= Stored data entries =
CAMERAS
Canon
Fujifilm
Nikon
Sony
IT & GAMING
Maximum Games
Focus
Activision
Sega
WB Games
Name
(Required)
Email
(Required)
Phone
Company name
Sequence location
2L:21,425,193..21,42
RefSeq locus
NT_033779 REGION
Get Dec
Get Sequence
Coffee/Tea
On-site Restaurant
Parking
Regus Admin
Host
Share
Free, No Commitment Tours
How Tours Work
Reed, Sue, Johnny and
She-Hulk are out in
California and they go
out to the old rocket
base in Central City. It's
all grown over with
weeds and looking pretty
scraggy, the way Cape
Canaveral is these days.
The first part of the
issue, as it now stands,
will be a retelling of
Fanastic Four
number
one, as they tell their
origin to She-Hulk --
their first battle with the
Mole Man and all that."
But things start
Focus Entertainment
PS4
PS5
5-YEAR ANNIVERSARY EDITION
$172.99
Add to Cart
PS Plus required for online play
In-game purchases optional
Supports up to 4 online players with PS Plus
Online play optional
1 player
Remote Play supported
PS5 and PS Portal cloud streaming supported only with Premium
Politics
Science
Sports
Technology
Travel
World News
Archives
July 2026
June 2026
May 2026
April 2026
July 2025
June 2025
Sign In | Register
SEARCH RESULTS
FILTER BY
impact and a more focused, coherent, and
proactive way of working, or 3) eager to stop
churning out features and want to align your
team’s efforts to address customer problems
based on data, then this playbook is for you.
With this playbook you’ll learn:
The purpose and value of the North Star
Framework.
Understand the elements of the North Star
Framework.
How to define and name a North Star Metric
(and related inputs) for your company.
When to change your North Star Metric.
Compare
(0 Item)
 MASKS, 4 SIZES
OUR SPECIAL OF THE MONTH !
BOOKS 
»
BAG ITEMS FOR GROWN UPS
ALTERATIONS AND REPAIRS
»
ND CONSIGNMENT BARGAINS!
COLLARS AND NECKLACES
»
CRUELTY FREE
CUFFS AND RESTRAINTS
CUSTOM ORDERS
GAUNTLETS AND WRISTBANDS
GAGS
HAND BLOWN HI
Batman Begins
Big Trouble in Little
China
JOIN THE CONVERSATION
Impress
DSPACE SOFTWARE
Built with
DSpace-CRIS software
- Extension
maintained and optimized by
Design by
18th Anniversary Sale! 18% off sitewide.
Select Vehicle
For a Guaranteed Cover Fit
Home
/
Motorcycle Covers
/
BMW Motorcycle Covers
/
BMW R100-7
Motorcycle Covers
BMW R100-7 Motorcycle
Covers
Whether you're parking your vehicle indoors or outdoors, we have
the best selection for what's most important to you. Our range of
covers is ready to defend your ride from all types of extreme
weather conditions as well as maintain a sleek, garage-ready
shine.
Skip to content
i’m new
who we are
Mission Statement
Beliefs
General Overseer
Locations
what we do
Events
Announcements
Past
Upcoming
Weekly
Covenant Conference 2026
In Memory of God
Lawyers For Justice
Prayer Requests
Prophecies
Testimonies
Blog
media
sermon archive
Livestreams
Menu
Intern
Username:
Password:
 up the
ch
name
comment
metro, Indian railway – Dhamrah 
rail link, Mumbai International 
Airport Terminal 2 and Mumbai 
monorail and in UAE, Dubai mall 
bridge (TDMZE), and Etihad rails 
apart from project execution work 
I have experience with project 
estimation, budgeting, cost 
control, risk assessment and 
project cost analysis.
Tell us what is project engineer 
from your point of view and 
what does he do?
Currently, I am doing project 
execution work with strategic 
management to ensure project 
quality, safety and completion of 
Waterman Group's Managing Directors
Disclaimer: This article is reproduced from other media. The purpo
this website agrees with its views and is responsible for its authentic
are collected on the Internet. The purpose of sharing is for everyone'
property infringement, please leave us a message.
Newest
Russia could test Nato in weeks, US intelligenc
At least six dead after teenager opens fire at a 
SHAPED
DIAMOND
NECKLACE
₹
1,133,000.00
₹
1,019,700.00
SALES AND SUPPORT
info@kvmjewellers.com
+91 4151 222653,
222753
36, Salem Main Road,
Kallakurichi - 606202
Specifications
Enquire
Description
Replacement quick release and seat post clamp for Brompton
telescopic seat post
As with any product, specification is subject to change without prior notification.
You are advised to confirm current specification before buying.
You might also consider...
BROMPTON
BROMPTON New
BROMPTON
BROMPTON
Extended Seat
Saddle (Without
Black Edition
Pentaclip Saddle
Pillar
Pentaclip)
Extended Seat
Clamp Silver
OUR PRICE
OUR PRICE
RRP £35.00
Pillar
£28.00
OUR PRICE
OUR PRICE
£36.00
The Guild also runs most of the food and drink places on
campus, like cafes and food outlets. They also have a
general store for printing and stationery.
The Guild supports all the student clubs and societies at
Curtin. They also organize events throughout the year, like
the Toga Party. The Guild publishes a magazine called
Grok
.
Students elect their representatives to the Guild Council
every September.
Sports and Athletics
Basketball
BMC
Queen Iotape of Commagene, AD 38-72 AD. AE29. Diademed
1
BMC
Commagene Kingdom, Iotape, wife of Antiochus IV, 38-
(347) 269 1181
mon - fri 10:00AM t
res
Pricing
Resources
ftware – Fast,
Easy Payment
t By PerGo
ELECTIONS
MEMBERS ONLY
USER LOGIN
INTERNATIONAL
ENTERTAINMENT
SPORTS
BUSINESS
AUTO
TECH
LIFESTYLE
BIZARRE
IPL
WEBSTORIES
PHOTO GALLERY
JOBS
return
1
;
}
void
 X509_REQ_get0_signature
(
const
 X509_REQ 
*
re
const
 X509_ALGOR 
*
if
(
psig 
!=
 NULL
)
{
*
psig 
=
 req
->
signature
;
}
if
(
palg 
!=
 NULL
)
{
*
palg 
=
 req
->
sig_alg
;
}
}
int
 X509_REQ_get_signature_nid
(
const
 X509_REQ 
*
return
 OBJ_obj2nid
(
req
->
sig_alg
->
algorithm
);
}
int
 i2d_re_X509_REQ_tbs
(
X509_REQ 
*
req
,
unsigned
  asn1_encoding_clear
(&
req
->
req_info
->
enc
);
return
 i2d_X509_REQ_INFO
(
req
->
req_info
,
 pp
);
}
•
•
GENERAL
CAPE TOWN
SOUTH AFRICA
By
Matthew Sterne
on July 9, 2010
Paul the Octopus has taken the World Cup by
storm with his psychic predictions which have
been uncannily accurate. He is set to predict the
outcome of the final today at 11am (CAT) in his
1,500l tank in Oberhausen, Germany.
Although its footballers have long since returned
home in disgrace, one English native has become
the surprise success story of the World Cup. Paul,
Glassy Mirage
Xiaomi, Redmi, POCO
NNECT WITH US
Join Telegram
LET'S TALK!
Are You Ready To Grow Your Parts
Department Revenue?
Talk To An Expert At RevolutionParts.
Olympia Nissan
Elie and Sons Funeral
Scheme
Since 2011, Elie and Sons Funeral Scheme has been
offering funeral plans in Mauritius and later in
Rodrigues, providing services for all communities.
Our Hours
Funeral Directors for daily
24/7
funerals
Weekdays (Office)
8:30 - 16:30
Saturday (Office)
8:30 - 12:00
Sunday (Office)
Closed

= EXERCISE =
Each line above is to be reproduced exactly. Leave none out.

= FINISHED TASK =
CAMERAS
Canon
Fujifilm
Nikon
Sony
IT & GAMING
Maximum Games
Focus
Activision
Sega
WB Games
Name
(Required)
Email
(Required)
Phone
Company name
Sequence location
2L:21,425,193..21,42
RefSeq locus
NT_033779 REGION
Get Dec
Get Sequence
Coffee/Tea
On-site Restaurant
Parking
Regus Admin
Host
Share
Free, No Commitment Tours
How Tours Work
Reed, Sue, Johnny and
She-Hulk are out in
California and they go
out to the old rocket
base in Central City. It's
all grown over with
weeds and looking pretty
scraggy, the way Cape
Canaveral is these days.
The first part of the
issue, as it now stands,
will be a retelling of
Fanastic Four
number
one, as they tell their
origin to She-Hulk --
their first battle with the
Mole Man and all that."
But things start
Focus Entertainment
PS4
PS5
5-YEAR ANNIVERSARY EDITION
$172.99
Add to Cart
PS Plus required for online play
In-game purchases optional
Supports up to 4 online players with PS Plus
Online play optional
1 player
Remote Play supported
PS5 and PS Portal cloud streaming supported only with Premium
Politics
Science
Sports
Technology
Travel
World News
Archives
July 2026
June 2026
May 2026
April 2026
July 2025
June 2025
Sign In | Register
SEARCH RESULTS
FILTER BY
impact and a more focused, coherent, and
proactive way of working, or 3) eager to stop
churning out features and want to align your
team’s efforts to address customer problems
based on data, then this playbook is for you.
With this playbook you’ll learn:
The purpose and value of the North Star
Framework.
Understand the elements of the North Star
Framework.
How to define and name a North Star Metric
(and related inputs) for your company.
When to change your North Star Metric.
Compare
(0 Item)
 MASKS, 4 SIZES
OUR SPECIAL OF THE MONTH !
BOOKS 
»
BAG ITEMS FOR GROWN UPS
ALTERATIONS AND REPAIRS
»
ND CONSIGNMENT BARGAINS!
COLLARS AND NECKLACES
»
CRUELTY FREE
CUFFS AND RESTRAINTS
CUSTOM ORDERS
GAUNTLETS AND WRISTBANDS
GAGS
HAND BLOWN HI
Batman Begins
Big Trouble in Little
China
JOIN THE CONVERSATION
Impress
DSPACE SOFTWARE
Built with
DSpace-CRIS software
- Extension
maintained and optimized by
Design by
18th Anniversary Sale! 18% off sitewide.
Select Vehicle
For a Guaranteed Cover Fit
Home
/
Motorcycle Covers
/
BMW Motorcycle Covers
/
BMW R100-7
Motorcycle Covers
BMW R100-7 Motorcycle
Covers
Whether you're parking your vehicle indoors or outdoors, we have
the best selection for what's most important to you. Our range of
covers is ready to defend your ride from all types of extreme
weather conditions as well as maintain a sleek, garage-ready
shine.
Skip to content
i’m new
who we are
Mission Statement
Beliefs
General Overseer
Locations
what we do
Events
Announcements
Past
Upcoming
Weekly
Covenant Conference 2026
In Memory of God
Lawyers For Justice
Prayer Requests
Prophecies
Testimonies
Blog
media
sermon archive
Livestreams
Menu
Intern
Username:
Password:
 up the
ch
name
comment
metro, Indian railway – Dhamrah 
rail link, Mumbai International 
Airport Terminal 2 and Mumbai 
monorail and in UAE, Dubai mall 
bridge (TDMZE), and Etihad rails 
apart from project execution work 
I have experience with project 
estimation, budgeting, cost 
control, risk assessment and 
project cost analysis.
Tell us what is project engineer 
from your point of view and 
what does he do?
Currently, I am doing project 
execution work with strategic 
management to ensure project 
quality, safety and completion of 
Waterman Group's Managing Directors
Disclaimer: This article is reproduced from other media. The purpo
this website agrees with its views and is responsible for its authentic
are collected on the Internet. The purpose of sharing is for everyone'
property infringement, please leave us a message.
Newest
Russia could test Nato in weeks, US intelligenc
At least six dead after teenager opens fire at a 
SHAPED
DIAMOND
NECKLACE
₹
1,133,000.00
₹
1,019,700.00
SALES AND SUPPORT
info@kvmjewellers.com
+91 4151 222653,
222753
36, Salem Main Road,
Kallakurichi - 606202
Specifications
Enquire
Description
Replacement quick release and seat post clamp for Brompton
telescopic seat post
As with any product, specification is subject to change without prior notification.
You are advised to confirm current specification before buying.
You might also consider...
BROMPTON
BROMPTON New
BROMPTON
BROMPTON
Extended Seat
Saddle (Without
Black Edition
Pentaclip Saddle
Pillar
Pentaclip)
Extended Seat
Clamp Silver
OUR PRICE
OUR PRICE
RRP £35.00
Pillar
£28.00
OUR PRICE
OUR PRICE
£36.00
The Guild also runs most of the food and drink places on
campus, like cafes and food outlets. They also have a
general store for printing and stationery.
The Guild supports all the student clubs and societies at
Curtin. They also organize events throughout the year, like
the Toga Party. The Guild publishes a magazine called
Grok
.
Students elect their representatives to the Guild Council
every September.
Sports and Athletics
Basketball
BMC
Queen Iotape of Commagene, AD 38-72 AD. AE29. Diademed
1
BMC
Commagene Kingdom, Iotape, wife of Antiochus IV, 38-
(347) 269 1181
mon - fri 10:00AM t
res
Pricing
Resources
ftware – Fast,
Easy Payment
t By PerGo
ELECTIONS
MEMBERS ONLY
USER LOGIN
INTERNATIONAL
ENTERTAINMENT
SPORTS
BUSINESS
AUTO
TECH
LIFESTYLE
BIZARRE
IPL
WEBSTORIES
PHOTO GALLERY
JOBS
return
1
;
}
void
 X509_REQ_get0_signature
(
const
 X509_REQ 
*
re
const
 X509_ALGOR 
*
if
(
psig 
!=
 NULL
)
{
*
psig 
=
 req
->
signature
;
}
if
(
palg 
!=
 NULL
)
{
*
palg 
=
 req
->
sig_alg
;
}
}
int
 X509_REQ_get_signature_nid
(
const
 X509_REQ 
*
return
 OBJ_obj2nid
(
req
->
sig_alg
->
algorithm
);
}
int
 i2d_re_X509_REQ_tbs
(
X509_REQ 
*
req
,
unsigned
  asn1_encoding_clear
(&
req
->
req_info
->
enc
);
return
 i2d_X509_REQ_INFO
(
req
->
req_info
,
 pp
);
}
•
•
GENERAL
CAPE TOWN
SOUTH AFRICA
By
Matthew Sterne
on July 9, 2010
Paul the Octopus has taken the World Cup by
storm with his psychic predictions which have
been uncannily accurate. He is set to predict the
outcome of the final today at 11am (CAT) in his
1,500l tank in Oberhausen, Germany.
Although its footballers have long since returned
home in disgrace, one English native has become
the surprise success story of the World Cup. Paul,
Glassy Mirage
Xiaomi, Redmi, POCO
NNECT WITH US
Join Telegram
LET'S TALK!
Are You Ready To Grow Your Parts
Department Revenue?
Talk To An Expert At RevolutionParts.
Olympia Nissan
Elie and Sons Funeral
Scheme
Since 2011, Elie and Sons Funeral Scheme has been
offering funeral plans in Mauritius and later in
Rodrigues, providing services for all communities.
Our Hours
Funeral Directors for daily
24/7
funerals
Weekdays (Office)
8:30 - 16:30
Saturday (Office)
8:30 - 12:00
Sunday (Office)
Closed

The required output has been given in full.